The question, then, is: Why is a lawsuit necessary if a mediated settlement is in the works? 

The City Attorney and Mayor’s offices aren’t talking, citing a hush-hush policy when it comes to pending litigation. The lawsuit was approved unanimously by the City Council on July 27 and quietly announced two days later at the end of a 10-hour marathon session. The suit was outsourced to the firm Gordon & Rees, which did not return calls. 

“Essentially, we’re making sure that whoever is responsible for pollution shares equally in the cleanup costs,” Councilmember Donna Frye told CityBeat, though she could not comment on the legal strategy. “If I was a non-elected official, you would get a much different answer from me.” 

There are a few possible theories for the suit: The city may be anticipating the mediation will fall through or the city could be baring its teeth to let the dischargers know that they can either accept the results of the mediation or let a judge decide how to allocate costs. 

“I would imagine there is some advantage to be the first one to file this kind of suit,” Solmer said. “There’s some issues we are not privy to, and this suit could be necessary from an insurance perspective.” 

Frank Melbourn, a state water engineer who serves on the team overseeing the San Diego cleanup, said there are numerous potential reasons for the city to file suit, and “it doesn’t necessarily mean they’re opposed to [the mediation] process.” Normally, though, if a party wanted to dispute an agreement, they would appeal to the state board before bringing it to a judge. 

So far, Melbourn has faith in the process. 

“Obviously, this case is complex because there are many different parties, so getting them all to agree on something is very difficult,” he said. “I think the mediation process will help to facilitate it to occur in an efficient manner and one that will cost less overall.”

NASSCO spokesperson Karl Johnson said the company won’t comment on pending litigation, either, but offered that “overall, NASSCO feels that significant progress is being made in the bay-sediment matter.”

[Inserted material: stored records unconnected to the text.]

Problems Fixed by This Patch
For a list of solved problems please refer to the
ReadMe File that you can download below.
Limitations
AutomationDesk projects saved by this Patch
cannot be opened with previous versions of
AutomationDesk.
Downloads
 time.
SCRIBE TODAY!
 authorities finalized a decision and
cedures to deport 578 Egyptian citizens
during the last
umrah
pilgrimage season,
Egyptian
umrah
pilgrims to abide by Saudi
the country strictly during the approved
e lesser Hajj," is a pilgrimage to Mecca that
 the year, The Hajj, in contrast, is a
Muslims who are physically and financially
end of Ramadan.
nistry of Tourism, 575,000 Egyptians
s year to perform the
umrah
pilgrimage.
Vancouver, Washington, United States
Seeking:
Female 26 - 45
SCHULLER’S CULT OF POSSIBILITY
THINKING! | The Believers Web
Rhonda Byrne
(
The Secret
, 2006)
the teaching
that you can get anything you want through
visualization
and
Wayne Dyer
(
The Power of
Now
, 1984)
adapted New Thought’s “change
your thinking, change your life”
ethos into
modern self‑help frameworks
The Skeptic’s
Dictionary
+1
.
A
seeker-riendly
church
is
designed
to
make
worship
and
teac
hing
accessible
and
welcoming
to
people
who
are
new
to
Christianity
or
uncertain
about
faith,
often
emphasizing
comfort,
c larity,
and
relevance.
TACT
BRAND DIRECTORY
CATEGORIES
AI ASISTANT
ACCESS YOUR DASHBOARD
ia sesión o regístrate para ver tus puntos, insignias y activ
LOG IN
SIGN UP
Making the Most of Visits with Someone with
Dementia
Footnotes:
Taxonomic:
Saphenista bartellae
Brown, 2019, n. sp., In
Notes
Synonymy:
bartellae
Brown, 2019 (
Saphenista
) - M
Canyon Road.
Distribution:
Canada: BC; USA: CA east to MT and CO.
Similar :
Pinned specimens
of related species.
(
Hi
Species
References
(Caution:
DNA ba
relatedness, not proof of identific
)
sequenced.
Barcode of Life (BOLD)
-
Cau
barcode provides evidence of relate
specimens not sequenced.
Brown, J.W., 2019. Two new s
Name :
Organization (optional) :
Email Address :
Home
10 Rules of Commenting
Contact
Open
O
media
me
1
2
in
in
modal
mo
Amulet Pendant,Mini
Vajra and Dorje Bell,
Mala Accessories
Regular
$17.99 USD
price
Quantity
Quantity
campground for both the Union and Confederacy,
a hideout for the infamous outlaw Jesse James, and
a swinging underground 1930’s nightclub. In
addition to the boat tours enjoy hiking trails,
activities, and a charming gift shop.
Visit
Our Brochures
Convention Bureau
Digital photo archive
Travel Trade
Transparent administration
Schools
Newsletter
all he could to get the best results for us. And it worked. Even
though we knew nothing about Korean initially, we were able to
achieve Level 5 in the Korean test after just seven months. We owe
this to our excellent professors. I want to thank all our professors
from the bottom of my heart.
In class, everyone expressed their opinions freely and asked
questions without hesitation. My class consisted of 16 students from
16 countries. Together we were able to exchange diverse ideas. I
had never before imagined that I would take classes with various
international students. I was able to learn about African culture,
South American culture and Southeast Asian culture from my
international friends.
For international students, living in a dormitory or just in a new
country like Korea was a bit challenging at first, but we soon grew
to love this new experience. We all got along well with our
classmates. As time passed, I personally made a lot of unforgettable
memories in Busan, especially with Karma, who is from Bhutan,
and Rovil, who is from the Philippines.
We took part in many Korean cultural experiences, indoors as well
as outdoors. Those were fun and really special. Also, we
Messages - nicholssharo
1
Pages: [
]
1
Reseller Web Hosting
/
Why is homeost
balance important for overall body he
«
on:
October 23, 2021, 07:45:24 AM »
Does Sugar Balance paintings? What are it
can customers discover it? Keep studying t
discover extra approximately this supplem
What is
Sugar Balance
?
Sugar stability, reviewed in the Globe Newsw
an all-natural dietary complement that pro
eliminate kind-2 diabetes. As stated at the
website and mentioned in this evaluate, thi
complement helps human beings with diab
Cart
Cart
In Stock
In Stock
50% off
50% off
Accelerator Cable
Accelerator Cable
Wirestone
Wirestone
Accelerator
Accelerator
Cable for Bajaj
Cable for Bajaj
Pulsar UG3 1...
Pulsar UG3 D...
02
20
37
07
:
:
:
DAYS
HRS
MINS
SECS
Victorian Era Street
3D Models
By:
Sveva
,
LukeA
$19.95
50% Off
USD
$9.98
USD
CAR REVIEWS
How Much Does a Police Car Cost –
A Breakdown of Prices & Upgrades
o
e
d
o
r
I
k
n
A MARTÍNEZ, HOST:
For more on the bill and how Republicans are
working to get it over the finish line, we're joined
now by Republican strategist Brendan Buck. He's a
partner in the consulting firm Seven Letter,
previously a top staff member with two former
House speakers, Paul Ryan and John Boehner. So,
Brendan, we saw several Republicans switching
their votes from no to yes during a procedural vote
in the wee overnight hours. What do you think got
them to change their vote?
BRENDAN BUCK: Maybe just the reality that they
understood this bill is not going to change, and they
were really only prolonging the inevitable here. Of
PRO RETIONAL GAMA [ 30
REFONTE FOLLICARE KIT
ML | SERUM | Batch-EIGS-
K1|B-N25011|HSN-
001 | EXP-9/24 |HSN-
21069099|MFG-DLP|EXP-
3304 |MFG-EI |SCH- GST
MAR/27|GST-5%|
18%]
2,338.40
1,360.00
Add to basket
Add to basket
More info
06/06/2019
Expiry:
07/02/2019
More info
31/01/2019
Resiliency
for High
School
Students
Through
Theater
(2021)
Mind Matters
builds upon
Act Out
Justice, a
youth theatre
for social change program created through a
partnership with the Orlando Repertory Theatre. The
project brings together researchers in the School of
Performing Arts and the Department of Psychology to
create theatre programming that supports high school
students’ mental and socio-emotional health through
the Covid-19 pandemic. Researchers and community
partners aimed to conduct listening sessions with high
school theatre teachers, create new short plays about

But the two organizations chosen to represent environmental interests in mediation—San Diego Coastkeeper and the Environmental Health Coalition—walked away from the table in September 2009, calling it, in Solmer’s words, a “sham process.” Solmer says Coastkeeper may file a brief in support of the city’s lawsuit, with further evidence of contamination or a motion to intervene on behalf of the public in the federal suit. Coastkeeper contends that cleanup should have started in 2005. 

“Delay after delay, there was a whole comedy of errors,” Solmer says. “Our message to the regional board is this mediation has gone as far as it can go. The regional board needs to schedule this for a hearing, and we need an up-or-down vote on cleanup.”